Scrive e protocolla una lettera di fuoco al dipartimento politico federale di Berna, "sorpreso" per "un’iniziativa presa senza informarci preventivamente". Tale è la potenza di un’azienda privata da poter rimproverare, per iscritto e su carta intestata, un governo senza alcun timore.
La bonifica farsa
Mentre fra Seveso e Meda cominciano gli sgomberi degli abitanti e l’affare della Diossina, con gli abbattimenti degli animali e i bambini ricoverati per la cloracne sul volto, diventa un caso mondiale, la multinazionale farmaceutica propone alla Regione Lombardia una bonifica con il “metodo Givaudan”. Titoli sui giornali, promesse.

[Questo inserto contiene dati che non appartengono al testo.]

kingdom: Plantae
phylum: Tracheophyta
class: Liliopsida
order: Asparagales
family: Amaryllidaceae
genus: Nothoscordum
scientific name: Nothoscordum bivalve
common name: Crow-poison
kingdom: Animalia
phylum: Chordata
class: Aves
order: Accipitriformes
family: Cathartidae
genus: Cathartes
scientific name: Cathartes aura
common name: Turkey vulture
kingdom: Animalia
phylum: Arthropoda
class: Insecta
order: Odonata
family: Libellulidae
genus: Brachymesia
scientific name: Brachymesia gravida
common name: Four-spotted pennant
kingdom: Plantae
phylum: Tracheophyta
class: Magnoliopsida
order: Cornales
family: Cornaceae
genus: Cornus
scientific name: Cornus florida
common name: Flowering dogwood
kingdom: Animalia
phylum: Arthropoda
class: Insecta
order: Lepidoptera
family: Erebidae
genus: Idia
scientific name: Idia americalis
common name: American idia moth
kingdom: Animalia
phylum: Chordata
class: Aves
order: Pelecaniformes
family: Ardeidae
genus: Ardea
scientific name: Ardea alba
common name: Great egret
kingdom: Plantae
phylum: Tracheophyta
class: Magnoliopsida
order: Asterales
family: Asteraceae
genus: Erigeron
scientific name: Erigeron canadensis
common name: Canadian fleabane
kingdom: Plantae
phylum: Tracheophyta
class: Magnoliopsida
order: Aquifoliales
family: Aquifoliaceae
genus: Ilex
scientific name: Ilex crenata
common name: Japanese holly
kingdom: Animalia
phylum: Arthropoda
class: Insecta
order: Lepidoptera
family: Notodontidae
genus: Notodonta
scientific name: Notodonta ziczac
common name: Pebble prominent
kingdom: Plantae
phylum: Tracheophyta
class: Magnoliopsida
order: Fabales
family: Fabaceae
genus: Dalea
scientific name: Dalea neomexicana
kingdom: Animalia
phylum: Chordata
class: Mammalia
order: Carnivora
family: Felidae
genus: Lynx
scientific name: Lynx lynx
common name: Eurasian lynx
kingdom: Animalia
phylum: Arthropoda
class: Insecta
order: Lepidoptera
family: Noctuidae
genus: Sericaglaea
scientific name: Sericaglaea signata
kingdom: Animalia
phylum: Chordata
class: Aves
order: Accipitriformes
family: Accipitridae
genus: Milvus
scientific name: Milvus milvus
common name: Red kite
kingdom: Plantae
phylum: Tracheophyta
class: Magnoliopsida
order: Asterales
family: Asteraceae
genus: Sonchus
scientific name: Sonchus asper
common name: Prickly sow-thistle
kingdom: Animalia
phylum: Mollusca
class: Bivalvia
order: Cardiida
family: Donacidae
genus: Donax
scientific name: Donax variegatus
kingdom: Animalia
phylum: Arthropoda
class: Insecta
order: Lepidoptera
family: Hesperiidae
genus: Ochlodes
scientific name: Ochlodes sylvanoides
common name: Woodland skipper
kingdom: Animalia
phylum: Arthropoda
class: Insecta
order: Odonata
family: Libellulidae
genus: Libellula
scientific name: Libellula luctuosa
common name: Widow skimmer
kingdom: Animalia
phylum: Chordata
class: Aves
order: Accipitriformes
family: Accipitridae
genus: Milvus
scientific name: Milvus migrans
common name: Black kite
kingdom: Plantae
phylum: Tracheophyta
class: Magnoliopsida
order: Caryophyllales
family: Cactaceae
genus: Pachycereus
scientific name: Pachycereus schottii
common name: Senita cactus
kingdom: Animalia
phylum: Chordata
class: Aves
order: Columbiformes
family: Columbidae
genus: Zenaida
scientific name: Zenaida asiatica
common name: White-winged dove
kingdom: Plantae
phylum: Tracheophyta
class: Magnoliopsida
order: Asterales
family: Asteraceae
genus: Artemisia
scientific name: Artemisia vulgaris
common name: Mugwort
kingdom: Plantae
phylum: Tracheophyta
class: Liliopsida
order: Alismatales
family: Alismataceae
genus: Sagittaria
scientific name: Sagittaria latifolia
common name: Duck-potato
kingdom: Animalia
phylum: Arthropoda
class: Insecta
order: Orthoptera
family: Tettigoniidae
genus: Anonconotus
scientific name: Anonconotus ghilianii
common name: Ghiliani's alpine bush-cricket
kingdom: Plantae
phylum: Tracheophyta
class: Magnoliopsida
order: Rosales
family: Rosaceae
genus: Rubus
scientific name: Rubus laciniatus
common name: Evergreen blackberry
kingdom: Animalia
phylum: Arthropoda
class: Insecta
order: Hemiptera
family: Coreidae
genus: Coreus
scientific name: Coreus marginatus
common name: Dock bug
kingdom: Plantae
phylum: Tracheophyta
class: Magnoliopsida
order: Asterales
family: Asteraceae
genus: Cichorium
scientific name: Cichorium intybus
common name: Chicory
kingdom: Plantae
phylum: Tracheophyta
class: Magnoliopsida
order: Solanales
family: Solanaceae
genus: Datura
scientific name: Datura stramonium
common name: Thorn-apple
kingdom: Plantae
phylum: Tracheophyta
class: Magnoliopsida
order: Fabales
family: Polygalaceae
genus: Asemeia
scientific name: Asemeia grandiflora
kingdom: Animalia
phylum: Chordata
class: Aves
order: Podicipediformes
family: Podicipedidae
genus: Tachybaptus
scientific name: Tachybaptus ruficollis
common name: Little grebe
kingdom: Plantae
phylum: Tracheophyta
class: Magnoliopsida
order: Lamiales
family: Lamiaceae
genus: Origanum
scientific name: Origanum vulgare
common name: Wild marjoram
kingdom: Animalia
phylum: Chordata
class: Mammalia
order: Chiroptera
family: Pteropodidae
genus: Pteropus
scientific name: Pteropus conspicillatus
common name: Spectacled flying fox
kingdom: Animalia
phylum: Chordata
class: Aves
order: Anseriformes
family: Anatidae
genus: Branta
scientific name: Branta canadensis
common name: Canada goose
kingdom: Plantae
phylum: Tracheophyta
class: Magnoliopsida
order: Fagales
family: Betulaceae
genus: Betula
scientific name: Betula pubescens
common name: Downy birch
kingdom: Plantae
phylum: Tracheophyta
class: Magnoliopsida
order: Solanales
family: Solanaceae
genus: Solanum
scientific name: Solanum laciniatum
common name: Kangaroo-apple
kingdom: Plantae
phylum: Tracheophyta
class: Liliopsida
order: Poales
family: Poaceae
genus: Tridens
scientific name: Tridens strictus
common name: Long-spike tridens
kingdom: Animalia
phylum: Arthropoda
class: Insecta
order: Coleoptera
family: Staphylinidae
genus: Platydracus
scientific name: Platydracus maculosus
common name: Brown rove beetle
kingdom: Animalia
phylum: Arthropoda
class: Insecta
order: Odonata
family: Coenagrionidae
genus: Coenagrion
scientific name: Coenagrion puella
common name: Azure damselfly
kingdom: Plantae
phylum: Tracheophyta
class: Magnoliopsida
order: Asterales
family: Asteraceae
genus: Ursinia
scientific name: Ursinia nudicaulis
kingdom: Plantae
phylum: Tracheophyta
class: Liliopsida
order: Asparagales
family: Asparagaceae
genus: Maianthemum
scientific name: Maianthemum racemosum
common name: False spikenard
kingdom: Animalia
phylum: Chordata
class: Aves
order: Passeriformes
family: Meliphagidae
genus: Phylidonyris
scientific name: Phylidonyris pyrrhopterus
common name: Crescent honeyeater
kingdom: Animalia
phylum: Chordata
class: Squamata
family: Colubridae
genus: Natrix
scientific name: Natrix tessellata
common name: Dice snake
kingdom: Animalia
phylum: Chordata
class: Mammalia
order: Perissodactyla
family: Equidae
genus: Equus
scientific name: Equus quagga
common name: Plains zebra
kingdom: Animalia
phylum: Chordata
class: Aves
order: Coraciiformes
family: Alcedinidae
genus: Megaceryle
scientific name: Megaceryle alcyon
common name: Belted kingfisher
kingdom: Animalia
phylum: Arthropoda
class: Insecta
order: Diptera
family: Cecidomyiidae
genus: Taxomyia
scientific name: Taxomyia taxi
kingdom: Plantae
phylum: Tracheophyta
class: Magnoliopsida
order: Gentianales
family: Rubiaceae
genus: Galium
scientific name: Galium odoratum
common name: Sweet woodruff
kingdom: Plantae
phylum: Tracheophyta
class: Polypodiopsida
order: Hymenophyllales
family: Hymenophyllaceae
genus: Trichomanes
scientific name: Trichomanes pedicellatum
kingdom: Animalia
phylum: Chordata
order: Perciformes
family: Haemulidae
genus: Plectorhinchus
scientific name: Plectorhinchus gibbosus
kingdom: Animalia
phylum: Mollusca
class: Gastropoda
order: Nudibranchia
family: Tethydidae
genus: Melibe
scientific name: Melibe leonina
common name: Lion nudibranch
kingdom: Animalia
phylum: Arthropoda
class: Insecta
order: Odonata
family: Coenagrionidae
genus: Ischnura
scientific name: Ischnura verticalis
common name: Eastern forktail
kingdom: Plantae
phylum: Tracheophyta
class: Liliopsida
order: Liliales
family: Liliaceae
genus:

L’idea si basa sulle radiazioni solari, che sono capaci di distruggere la diossina se sospesa in una sostanza grassa. Così l’Icmesa propone di irrorare la campagna contaminata con olio d’oliva, per catturare il veleno e distruggerlo con gli ultravioletti.
Ma ci vogliono pochi giorni per capire che l’olio non serve a nulla. "Anzi, con le piogge non si realizza la reazione fotochimica e la sostanza penetra di più nel suolo", si legge in un dossier del 31 agosto 1976. E dell’olio non si parla più.
In Usa e Urss
Il vero capitolo spinoso su Seveso è però cosa realmente producesse l’Icmesa. Sono gli stessi diplomatici svizzeri, a fine agosto 1976, a riportare le prime ammissioni dei vertici aziendali messi sotto inchiesta in Italia.
È il 31 agosto quando l’ambasciata scrive a Berna: "Nel corso di un interrogatorio del giudice istruttore si sarebbe stabilito che l’Icmesa non producesse altro che triclorofenolo (il diserbante fuoriuscito insieme alla diossina) destinato all’esportazione (Usa e Urss)".
Per gli svizzeri, quindi, si stabilisce un collegamento diretto fra la produzione del triclorofenolo, sostanza usata anche per creare l’Agente arancio, defogliante usato in Vietnam, e l’America che "ha inviato in zona funzionari Nato da Vicenza" dopo l’incidente.
In un altro documento del ’76 si legge del sequestro "di una fattura senza il nome del cliente" per l’esportazione del veleno. E si riferiscono dubbi sui camion che circolano in fabbrica, "trasporti nel fine settimana con targhe sovietiche e svedesi".
Dai profumi ai veleni
Che qualcosa non funzioni all’Icmesa lo dicono anche gli atti giudiziari. La perizia dei tecnici chimici destinata ai giudici di Monza che negli archivi svizzeri è riportata nei dettagli. È il 4 gennaio 1979 e arrivano duecento pagine di relazione. Qui si racconta come un’anonima fabbrichetta (che Givaudan rileva per intero solo nel 1969) si converte.
Dalla produzione di profumi e aromi, come la vanillina, grazie a un passaggio attraverso sostanze fenoliche, si può passare a quella dell’erbicida. Si parte nel 1971 con un lotto pilota. "Icmesa sa dei rischi e della carenza di sicurezza degli impianti e non prende alcuna precauzione". Solo nel 1975 la produzione riprende copiosa. Poi, il disastro.